24/7/365 support [closed]
So the organization I work for as a sysadmin is considering extending our hours to 24/7/365 - can anyone who works for or has worked in an extended hours shop maybe provide some basic info on your organization size, support hours, & call/incident volume so I can do a little comparison?
A lot of my coworkers seem to think that extended hours coverage is unnecessary due to our relatively small size. We do have 20+ international offices, but they are mostly quiet in terms of requesting technical assistance. Here are some more stats on my employer:
2000 employees
250 production servers worldwide
~20 incidents daily (sysadmin)
7-8 systems/network admins
We are also unsure if covering a 24 hour schedule will be difficult with only about 8 people (considering vacation and sick time) - so if you care to share how many people are in your group, that would be helpful as well.
Solution 1:
Whether or not this will work will depend a lot on whether you're dealing with automated alerts, a staffed operations center, or waiting for people to call for support. Our shop is a 24/7/365 shop, but I work in production systems, not in desktop support/client support. We don't get calls directly from users, so that helps a lot. We also support our own home-grown apps, and the development teams are invested in keeping the systems error free (from a code standpoint, the servers are up to us). Depending on what system a certain team supports, after hours calls can range from 2-5 a month to 2-5 a week. This can also vary depending on if a new code release caused issues.
As for compensation, our system was in place when I started working here, so my compensation was set with that in mind. If you are going to be expected to offer support after hours, you should be entitled to additional compensation. At the very least, if someone is on call, and has to deal with an after hours issue, they should be able to come in late the next day, or work from home if possible.
Solution 2:
One of the place I worked at had a 24/7 monitoring center. It took basically 10 staffers to fill all the slots, to have "spares" and to have a manager in charge. The biggest problem was the graveyard shift (2400-0800) since there was basically one guy coming off shift (in the entire building) and one guy coming on shift. Any delays meant automatic overtime for the guy on shift and if the midnight guy was a no show, a nice 16 hours shift.
We also had terrible turn-over rates on those jobs and much difficulty recruiting for the night/evening shifts... Of course the non-peak shifts were only staffed with "operator" level employees with technical back-up on call. Basically management was unwilling to pay well enough to get highly technical resources to do night shifts, especially if they had families.
Solution 3:
One thing you're not asking - when you have an incident, how long is acceptable until someone actually looks at it?

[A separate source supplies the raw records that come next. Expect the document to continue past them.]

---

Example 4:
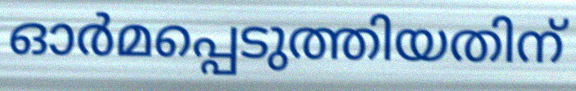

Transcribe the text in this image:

ഓർമപ്പെടുത്തിയതിന്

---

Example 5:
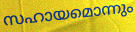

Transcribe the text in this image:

സഹായമൊന്നുംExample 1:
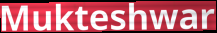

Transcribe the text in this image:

Mukteshwar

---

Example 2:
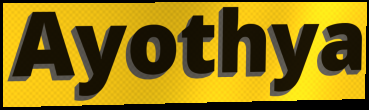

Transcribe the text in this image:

Ayothya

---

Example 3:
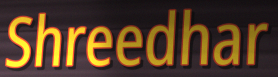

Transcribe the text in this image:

Shreedhar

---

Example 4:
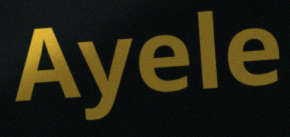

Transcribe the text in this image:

Ayele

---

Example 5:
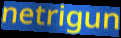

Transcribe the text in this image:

netrigun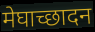
मेघाच्छादन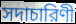
সদাচারিণী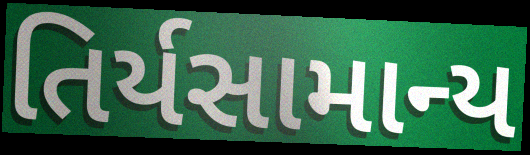
તિર્યસામાન્ય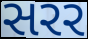
સરરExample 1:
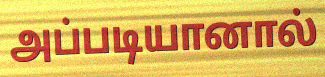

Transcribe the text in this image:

அப்படியானால்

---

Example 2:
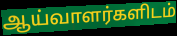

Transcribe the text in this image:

ஆய்வாளர்களிடம்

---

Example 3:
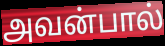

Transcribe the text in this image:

அவன்பால்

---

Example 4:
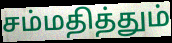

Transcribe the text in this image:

சம்மதித்தும்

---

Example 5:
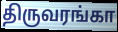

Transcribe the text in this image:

திருவரங்கா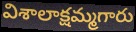
విశాలాక్షమ్మగారు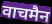
वाचमैनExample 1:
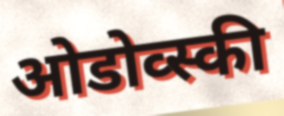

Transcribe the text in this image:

ओडोव्स्की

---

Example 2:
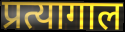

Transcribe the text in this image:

प्रत्यागाल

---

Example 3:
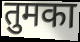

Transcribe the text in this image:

तुमका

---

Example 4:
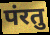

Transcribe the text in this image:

पंरतु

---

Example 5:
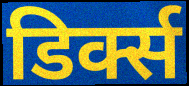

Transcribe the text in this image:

डिर्क्स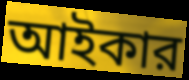
আইকারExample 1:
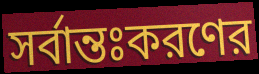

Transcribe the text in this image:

সর্বান্তঃকরণের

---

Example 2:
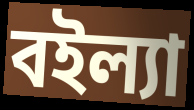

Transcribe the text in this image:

বইল্যা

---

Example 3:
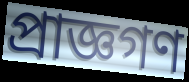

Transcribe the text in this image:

প্রাজ্ঞগণ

And will this impact your regular maintenance windows?
I saw a shop go from exclusively 8/5 to 50% 12/5 and 50% 24/6 over a gradual process (a couple years) without adding staff. The new issues created by this were somewhat mitigated by getting more redundant hardware, better monitoring (especially alert delivery).

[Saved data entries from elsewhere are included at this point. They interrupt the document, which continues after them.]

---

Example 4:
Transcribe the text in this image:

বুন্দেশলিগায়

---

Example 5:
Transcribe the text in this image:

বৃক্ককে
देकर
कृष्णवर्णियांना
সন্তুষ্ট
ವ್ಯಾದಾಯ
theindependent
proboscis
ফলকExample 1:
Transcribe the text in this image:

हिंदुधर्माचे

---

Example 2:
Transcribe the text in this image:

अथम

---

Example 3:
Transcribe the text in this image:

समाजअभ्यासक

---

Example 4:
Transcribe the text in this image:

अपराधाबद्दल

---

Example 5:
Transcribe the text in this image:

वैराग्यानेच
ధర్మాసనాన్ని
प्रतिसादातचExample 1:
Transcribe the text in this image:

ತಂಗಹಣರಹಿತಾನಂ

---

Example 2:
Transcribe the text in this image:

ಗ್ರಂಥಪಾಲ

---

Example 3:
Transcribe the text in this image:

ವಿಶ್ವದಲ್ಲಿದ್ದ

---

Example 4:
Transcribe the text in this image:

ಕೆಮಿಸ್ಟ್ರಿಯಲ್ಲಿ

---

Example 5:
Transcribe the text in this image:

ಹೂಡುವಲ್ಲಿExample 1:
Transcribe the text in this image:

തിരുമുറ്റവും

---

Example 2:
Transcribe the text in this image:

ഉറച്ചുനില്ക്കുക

The real problem is that everyone had come to expect a large maintenance window during convenient hours of the day. This was handled by having more people work from 8am-8pm, more people scheduled to work Saturdays and Sundays, and three-day weekends being considered an opportunity do to maintenance that had previously been done after-hours on normal days.
Another problem is that everyone had come to expect that only unusual problems, extremely severe problems, or problems with a certain small handful of systems, needed to be handled during the middle of the night or the weekend. This was handled by never defining these requirements, so that a severely sleep-deprived individual could choose to ignore a particular issue if he was unable at the time, without fear of repercussions. (Although it could cost the company a great deal).

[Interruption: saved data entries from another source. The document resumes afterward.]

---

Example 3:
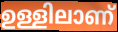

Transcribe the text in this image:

ഉള്ളിലാണ്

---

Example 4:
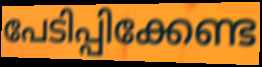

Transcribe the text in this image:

പേടിപ്പിക്കേണ്ട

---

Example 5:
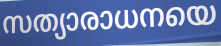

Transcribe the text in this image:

സത്യാരാധനയെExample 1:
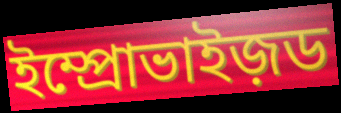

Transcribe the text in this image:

ইম্প্রোভাইজ়ড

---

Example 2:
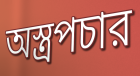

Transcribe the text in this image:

অস্ত্রপচার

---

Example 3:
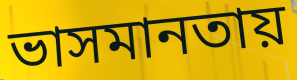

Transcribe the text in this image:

ভাসমানতায়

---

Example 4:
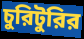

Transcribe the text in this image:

চুরিটুরির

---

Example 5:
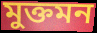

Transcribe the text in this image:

মুক্তমনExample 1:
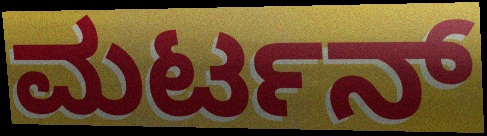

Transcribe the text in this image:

ಮರ್ಟನ್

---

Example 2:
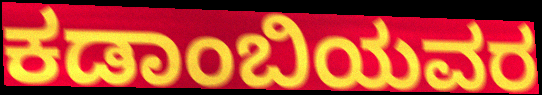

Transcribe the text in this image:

ಕಡಾಂಬಿಯವರ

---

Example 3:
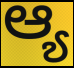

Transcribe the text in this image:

ಆ್ಯ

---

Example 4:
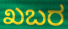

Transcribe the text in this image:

ಖಬರ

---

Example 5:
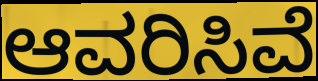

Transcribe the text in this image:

ಆವರಿಸಿವೆ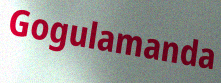
Gogulamanda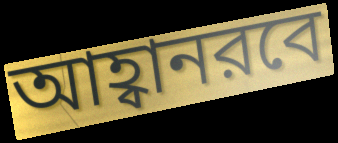
আহ্বানরবেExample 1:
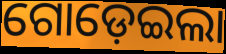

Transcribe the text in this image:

ଗୋଡ଼େଇଲା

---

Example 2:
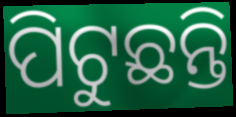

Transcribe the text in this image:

ପିଟୁଛନ୍ତି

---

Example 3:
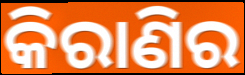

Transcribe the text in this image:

କିରାଣିର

People became increasingly burnt out and disgruntled. But IT management was able to hide these problems from their management, looking like heroes able to do more work with less staff. Upper management never understood that the decreased maintenance windows for hardware maintenance were a serious problem, because IT management would not admit that this caused an issue.
The environment became increasingly pathological and I ended up leaving due to IT management's habit of lying about requirements and issues all the way up the chain. The last I heard, the remaining staff is feeling more burned-out, more ill-treated. People are losing their families becuase three-day weekends are considered a time to do extra work, and because of the expectation of working such long hours that their family is asleep when they return home. (only to do more work anyway).
However, one group started offering secret "comp days", i.e. if Saturday is scheduled for 18 hours of work, then Monday could be scheduled as a weekend day. This had to be done in secret for fear of management finding out that extra work requires extra people.
The company's profits are increasing, and the salary of the IT management is increasing.
Vacations were surprisingly not a problem due to careful scheduling and a diverse staff that did not share many religious holidays.
It seems like an overall success to me.